アレッポ城にはアサド軍の兵士と、シャビーハと呼ばれる民兵たち、およそ200名がろう城しているらしい。自由シリアの兵士たちは、毎朝夕、この城を落とすべく銃撃戦を仕掛けている。そんな兵士に混ざって、最前線へ。
アレッポ城の周囲は、迷路のように入り組んだ路地になっていて、こうした街並全てが世界遺産なのだが、残念ながら、この歴史ある街はトータルに破壊されてしまった。
そんな路地の一角。カラシニコフ銃を抱えた兵士たち数人が一列に並ぶ。「アッラーアクバル!(神は偉大なり)」。
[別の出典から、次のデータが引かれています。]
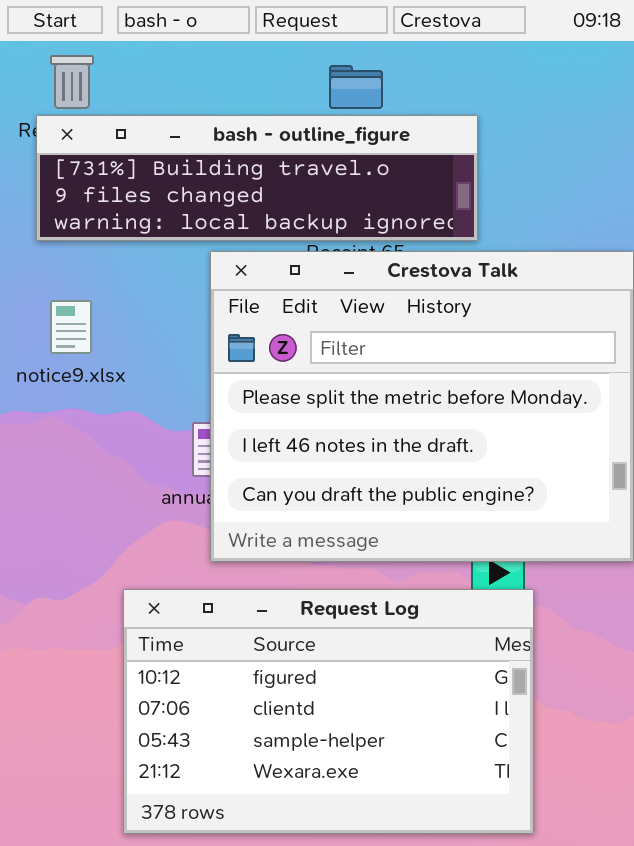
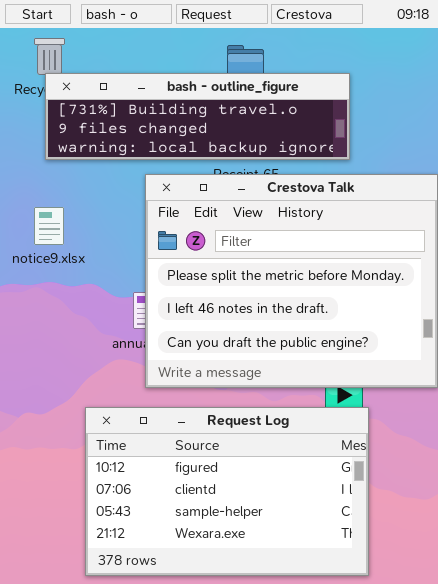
bash - outline_figure: [36,115,478,241] -> [45,73,350,160], moved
最前列の兵士が走りながら叫び、城に向けて銃を撃つ。ダダダダッ。すると2列目の兵士が、すばやく路地の先まで走り込み、カンナースという大型銃を城に向けてぶっ放す。
突然の攻撃を受けたアサド軍のスナイパーが慌てて、こちら側に撃ち返してくる。チューン!その中の一発が路地に飛び込んだ。跳弾、つまり路地の石垣に当たった弾が跳ね返って、飛び込んでくる。カメラを持つ手が震える。あれに当たれば、下手したら死ぬな。
ひとしきり銃を撃ち合い、弾を装弾するために路地の一角に戻る。さっきの一列目の兵士、よく見ればまだ高校生くらいの年齢だ。「怖くないのか?」「神のご加護がある。アサドを葬り去るまで前線で闘う」。いつの時代も戦争の前線に立つのは若者だ。
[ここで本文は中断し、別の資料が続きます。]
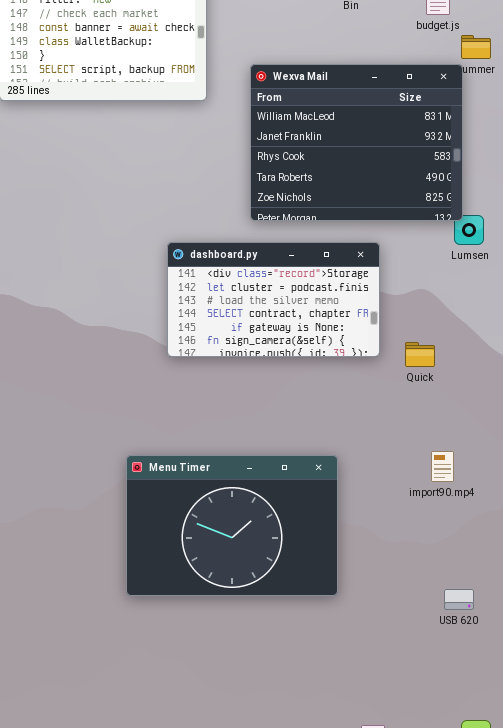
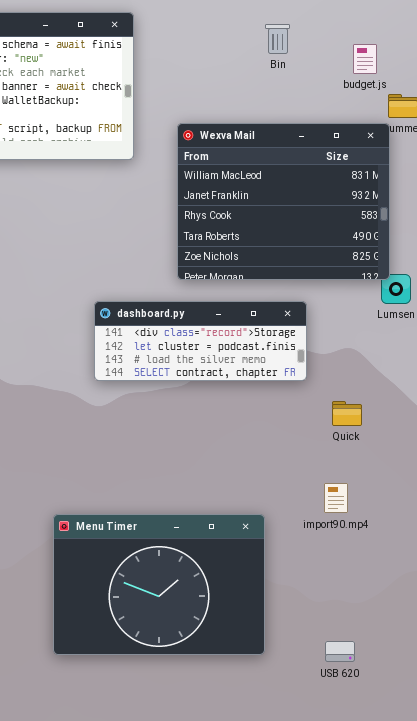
dashboard.py: [167,242,380,357] -> [94,301,307,381], resized
import90.mp4: [431,451,454,482] -> [324,483,348,513], moved
USB 620: [444,589,474,610] -> [325,641,355,662], moved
アレッポ郊外のアルハダール病院。特別に許可を得て、緊急病棟を取材する。左足に銃弾が飛び込んだ7才の少年。麻酔なしでこの銃弾を取り除く手術をする。酸素吸入も点滴も不足している。子ども病棟には肺炎の患者が多数。空爆で家を奪われ、窓や戸が割れ、吹き抜ける冷たい夜風を浴びて眠るのだ。子どもが風邪をひいて肺炎になるのは必然。
最後に、トルコ~シリア国境のアトマ避難民キャンプを紹介する。ここは出入国管理事務所のある国境の町だったが、トルコに逃げてくるシリア人で町の人口が膨れ上がっている。昨年までシリア難民を受け入れてきたトルコ政府がこれ以上の受け入れは無理と、国境を閉ざしたためこのような逃げ切れない避難民キャンプができた。その数は急増し、オリーブ畑の中に17000人もテントを張る。2月は12000人だったので、一ヶ月に5千人増えている。シリア側にできたキャンプなので、治安の問題から国連やNGOの姿はない。水も電気もガスもない中で、寒い冬を何とかくぐり抜けた。
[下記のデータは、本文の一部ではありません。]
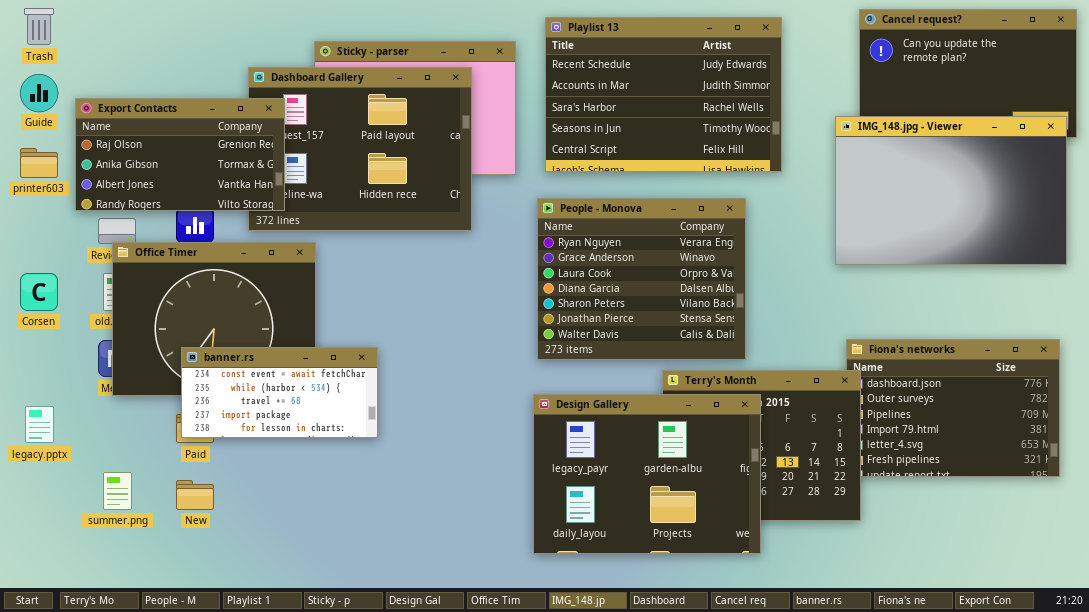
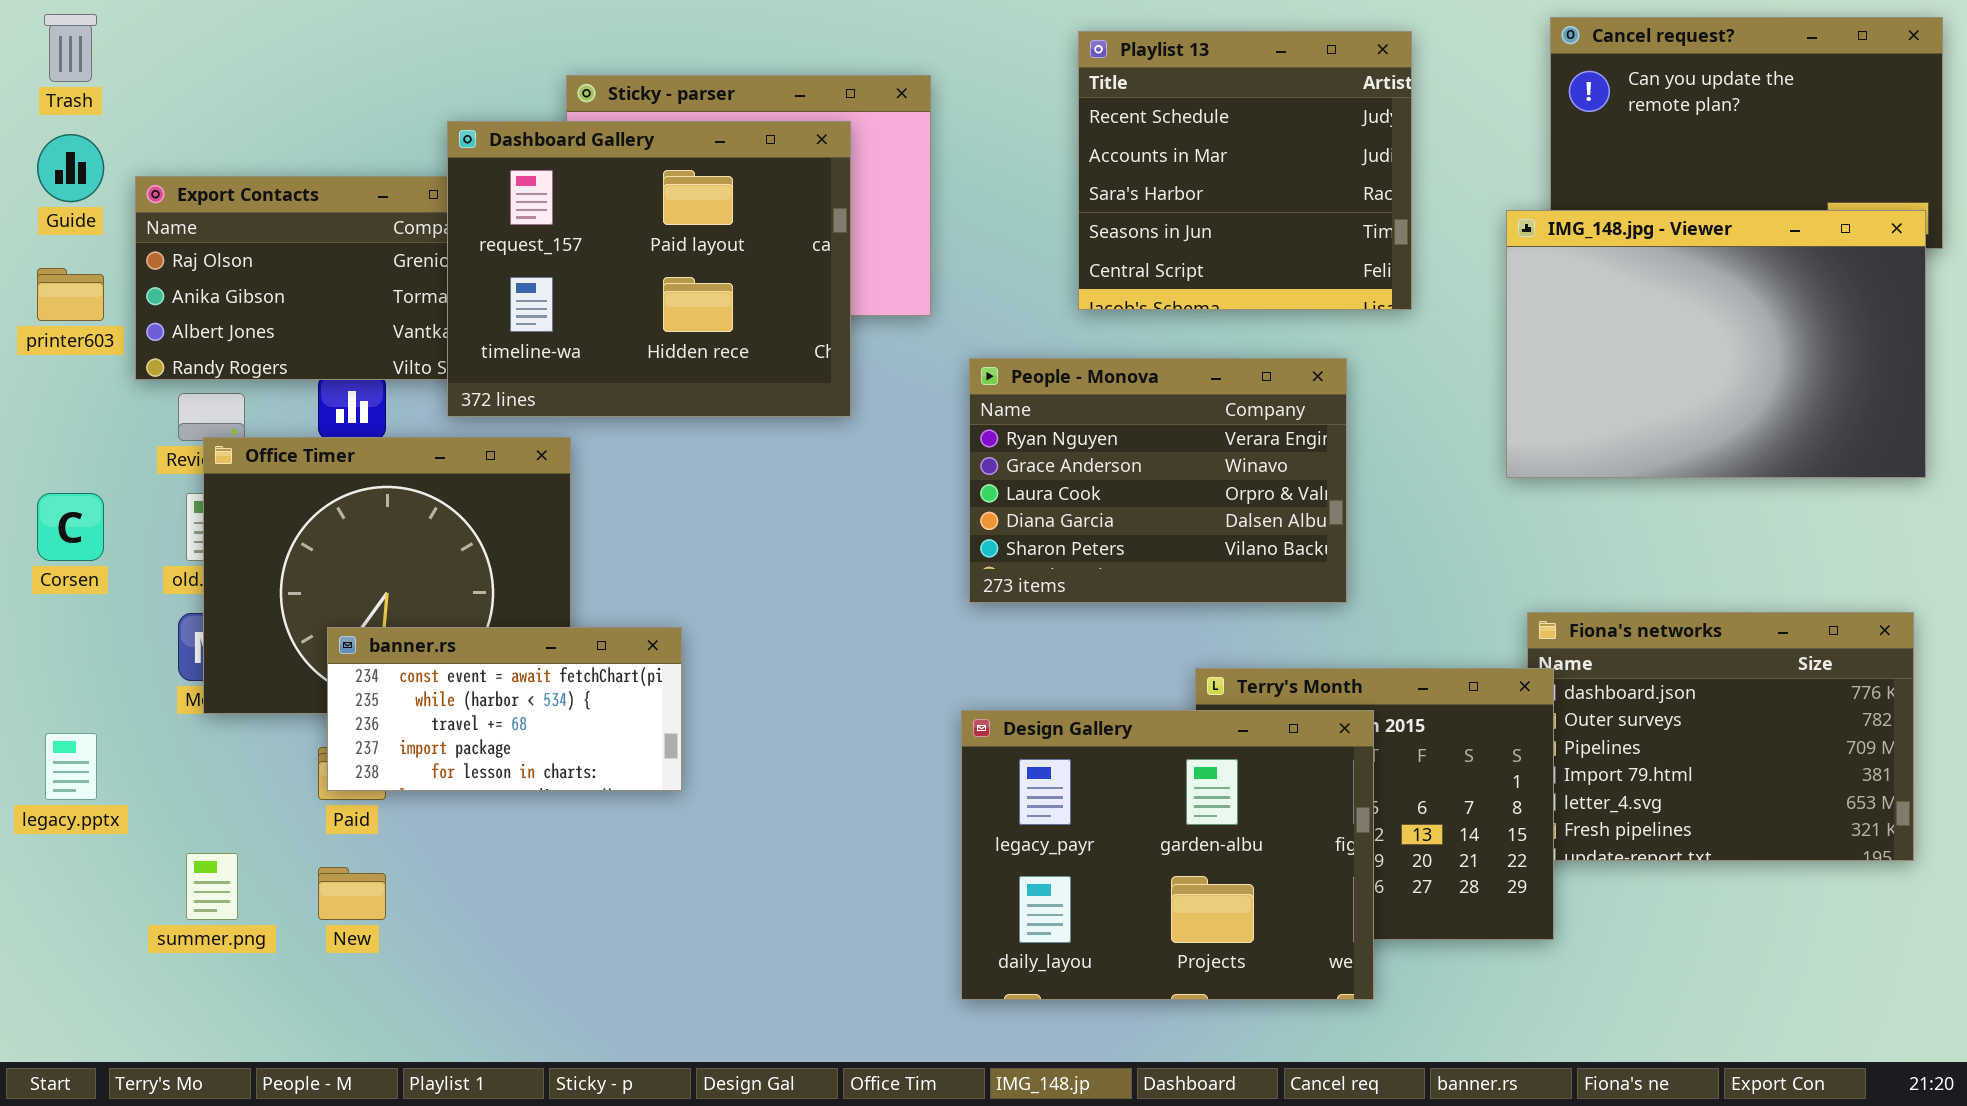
Playlist 13: [545,17,782,172] -> [1078,31,1412,310], resized
Dashboard Gallery: [248,67,472,231] -> [447,121,851,417], raised
People - Monova: [537,198,746,360] -> [969,358,1347,603], resized

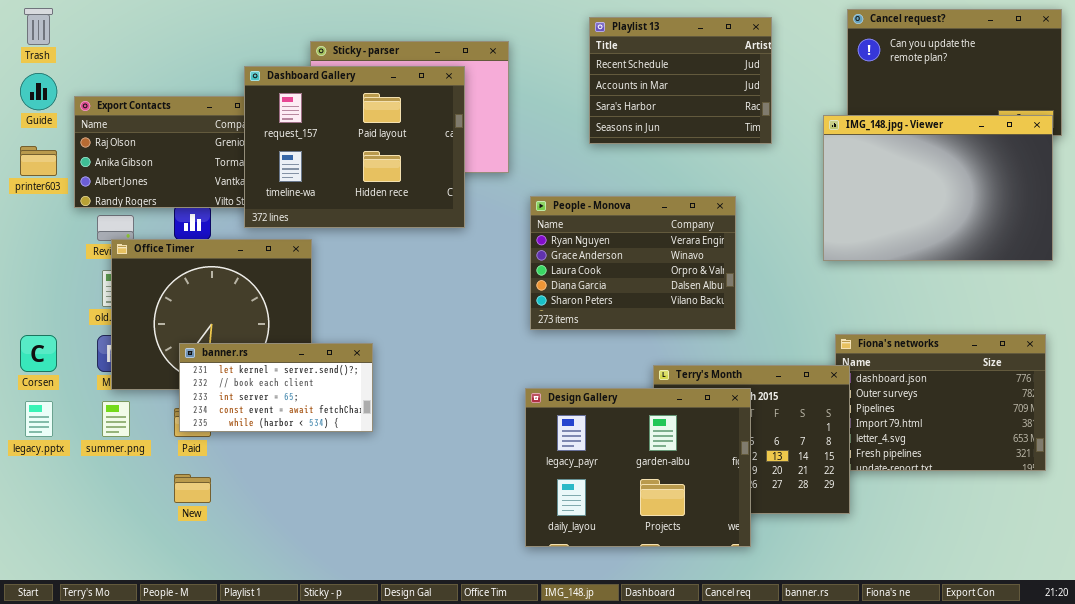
Playlist 13: [1078,31,1412,310] -> [589,17,772,144], resized
Corsen: [37,493,104,561] -> [20,335,57,372], moved
banner.rs: [327,627,682,791] -> [179,343,373,432], scrolled up 3 rows
summer.png: [186,853,238,920] -> [102,401,130,437], moved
このまま放置すれば抵抗力のないお年寄りや子どもは、テントの中で病気になり死んでいくだろう。早急に国際的な支援が必要だ。
シリア内戦は、双方が化学兵器をはじめ最新型の兵器で大量殺戮を繰り返す悲惨な内戦になっている。一刻も早く、この戦争を止めなければならない。しかし国際的関心が薄く、和平交渉は遅々として進まない。ジャーナリストが殺される可能性が高く、情報が少なく報道もされない。国連の無力さを感じつつ、しかし、「戦争をやめろ」という世界的な世論を盛り上げ、国連を動かすしか方法はない。もどかしさを感じつつ、シリアで出会った人々の生存を祈りつつ。